Task directions
Beginning at the line that contains "RENAULT TRUCKS" and ending at the last line of the records below, retype each line exactly and add nothing.

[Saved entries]
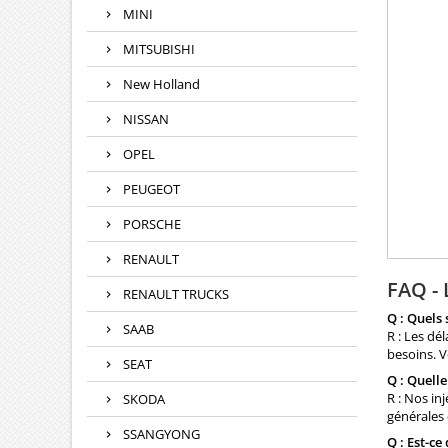
MINI
MITSUBISHI
New Holland
NISSAN
OPEL
PEUGEOT
PORSCHE
RENAULT
FAQ - 
RENAULT TRUCKS
Q : Quels 
SAAB
R : Les dé
besoins. V
SEAT
Q : Quelle
R : Nos in
SKODA
générales 
SSANGYONG
Q : Est-ce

Exercise output
RENAULT TRUCKS
Q : Quels 
SAAB
R : Les dé
besoins. V
SEAT
Q : Quelle
R : Nos in
SKODA
générales 
SSANGYONG
Q : Est-ce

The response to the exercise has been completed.